The regulatory agencies that have been charged with overseeing PolyMet and Twin Metals, the two proposed copper-sulfide mining projects near the Boundary Waters Canoe Area Wilderness, should answer to the people. Their decisions should be guided by facts and science.

Unfortunately, politics and special influence have made Department of Natural Resources (DNR) and Minnesota Pollution Control Agency (MPCA) into partners of this toxic industry.

Photo: Benjamin Olson

Today, we filed a brief with the Minnesota Court of Appeals, asking the Court to remand the wastewater permit to the Minnesota Pollution Control Agency for a contested-case hearing, where an impartial judge will carefully examine the facts and determine whether the permit was issued illegally.

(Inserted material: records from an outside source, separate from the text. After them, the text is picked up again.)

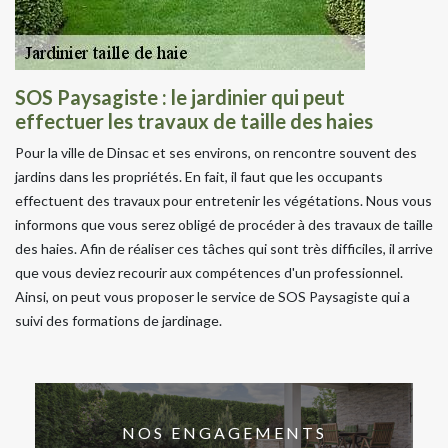
SOS Paysagiste : le jardinier qui peut
effectuer les travaux de taille des haies
Pour la ville de Dinsac et ses environs, on rencontre souvent des
jardins dans les propriétés. En fait, il faut que les occupants
effectuent des travaux pour entretenir les végétations. Nous vous
informons que vous serez obligé de procéder à des travaux de taille
des haies. Afin de réaliser ces tâches qui sont très difficiles, il arrive
que vous deviez recourir aux compétences d'un professionnel.
Ainsi, on peut vous proposer le service de SOS Paysagiste qui a
suivi des formations de jardinage.
NOS ENGAGEMENTS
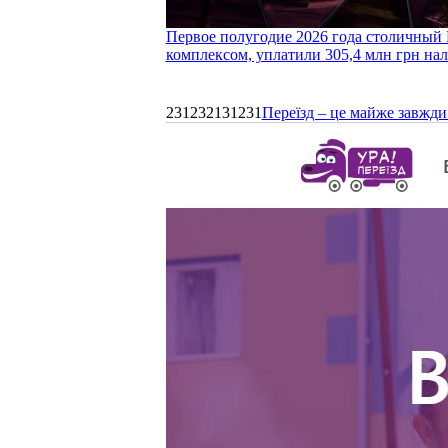
Первое полугодие 2026 года столичный 
комплексом, уплатили 305,4 млн грн нал
231232131231
Переїзд – це майже завжди 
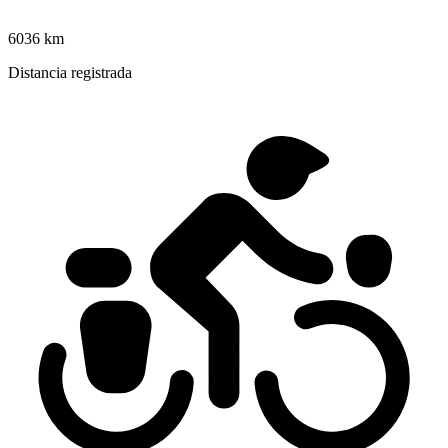
6036 km
Distancia registrada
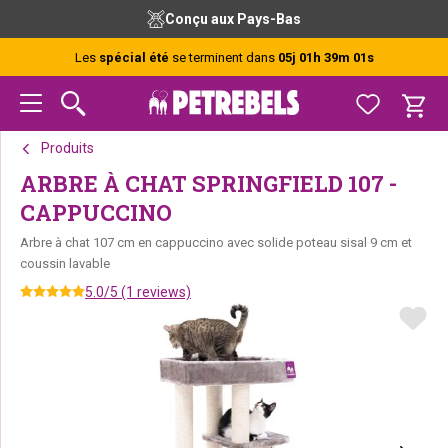
Passer
Passer
Passer
Conçu aux Pays-Bas
à
au
au
la
contenu
pied
Les
spécial été
se terminent dans
05j 01h 39m 01s
navigation
principal
de
principale
page
Produits
ARBRE À CHAT SPRINGFIELD 107 -
CAPPUCCINO
Arbre à chat 107 cm en cappuccino avec solide poteau sisal 9 cm et
coussin lavable
5.0/5 (1 reviews)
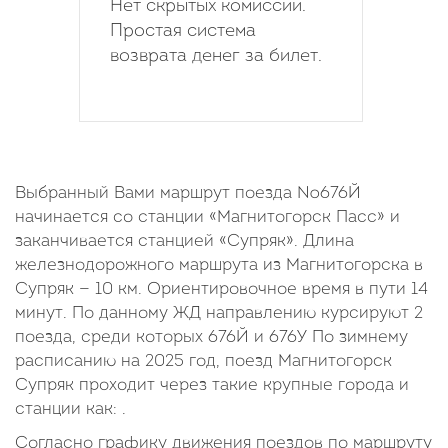
Нет скрытых комиссий.
Простая система
возврата денег за билет.
Выбранный Вами маршрут поезда №676Й
начинается со станции «Магнитогорск Пасс» и
заканчивается станцией «Супряк». Длина
железнодорожного маршрута из Магнитогорска в
Супряк — 10 км. Ориентировочное время в пути 14
минут. По данному ЖД направлению курсируют 2
поезда, среди которых 676Й и 676У По зимнему
расписанию на 2025 год, поезд Магнитогорск
Супряк проходит через такие крупные города и
станции как: .
Согласно графику движения поездов по маршруту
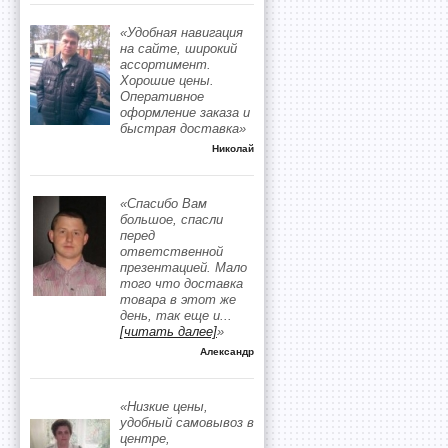
«Удобная навигация
на сайте, широкий
ассортимент.
Хорошие цены.
Оперативное
оформление заказа и
быстрая доставка»
Николай
«Спасибо Вам
большое, спасли
перед
ответственной
презентацией. Мало
того что доставка
товара в этот же
день, так еще и
...
[читать далее]
»
Александр
«Низкие цены,
удобный самовывоз в
центре,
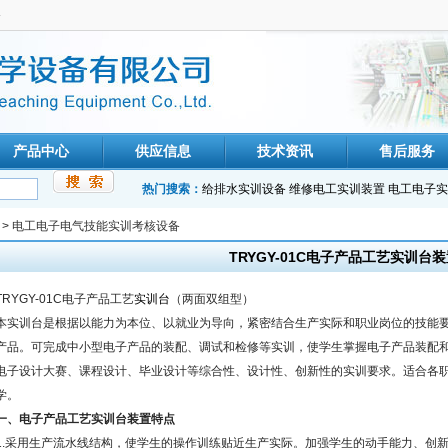
备
产品中心
供应信息
技术资讯
售后服务
热门搜索：
给排水实训设备
维修电工实训装置
电工电子实
>
电工电子电气技能实训考核设备
TRYGY-01C电子产品工艺实训台装
TRYGY-01C电子产品工艺
实训台
（两面双组型）
本实训台是根据以能力为本位、以就业为导向，紧密结合生产实际和职业岗位的技能
产品。可完成中小型电子产品的装配、调试和检修等实训，使学生掌握电子产品装配
电子设计大赛、课程设计、毕业设计等综合性、设计性、创新性的实训要求。适合各
学。
一、电子产品工艺实训台装置特点
1.采用生产流水线结构，使学生的操作训练贴近生产实际。加强学生的动手能力、创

“The Minnesota Pollution Control Agency has forgotten that its job is to protect our air, water, and land. Instead, our state regulators coddled a foreign mining conglomerate by issuing a wastewater permit to PolyMet that would pollute our clean water for centuries. The Pollution Control Agency went so far as to destroy documents and conceal the alarming warnings of an EPA scientist that the wastewater permit violated the Clean Water Act. We are simply asking for an administrative hearing so that we can present our evidence that the Pollution Control Agency failed to do its job,” says Chris Knopf, Executive Director at Friends of the Boundary Waters Wilderness.

Copper-sulfide mining has never been done in Minnesota. This is the first wastewater permit issued in Minnesota for a copper-sulfide mine.

The following are some of the most relevant legal points of the filing:

  1. In a landmark case, on April 28, 2021, the Minnesota Supreme Court ordered Minnesota DNR to hold a contested-case hearing on PolyMet’s “bentonite scheme” that is intended to prevent sulfuric acid from being leaking out of PolyMet’s tailings basin and into the surrounding water. The Court found that DNR lacked substantial evidence to support its decision to deny a contested-case hearing. Similarly, the Minnesota Court of Appeals should require a contested-case hearing on the wastewater permit that PCA issued for this misguided project.
  2. The Pollution Control Agency would allow PolyMet to pollute groundwater in violation of the Clean Water Act.
  3. The Pollution Control Agency was hell-bent on issuing the wastewater permit, going so far as to destroy documents and conceal the warnings of an EPA scientist that the permit would violate the Clean Water Act. EPA’s Office of Inspector General issued a scathing report, noting that PolyMet’s final wastewater permit did not address all the Clean Water Act violations identified by the EPA scientist.
  4. The Pollution Control Agency issued a wastewater permit to PolyMet that lacks numeric limits on the poisons that the mine would discharge into our rivers and groundwater. This absurd approach would let PolyMet claim that it is complying with operational controls in the permit, while at the same time discharge pollutants into our water that far exceed the limits in existing water quality standards:
  • Mercury: almost 770 times allowable limits
  • Lead: almost 94 times allowable limits
  • Cadmium: 20 times allowable limits
  • Arsenic: more than 9 times allowable limits

We are grateful to work with our invaluable partners – Minnesota Center for Environmental Advocacy, WaterLegacy, Center for Biological Diversity, and the Fond du Lac Band of Lake Superior Chippewa.

Above all, thanks to you, we have made incredible progress in the fight to protect our clean water.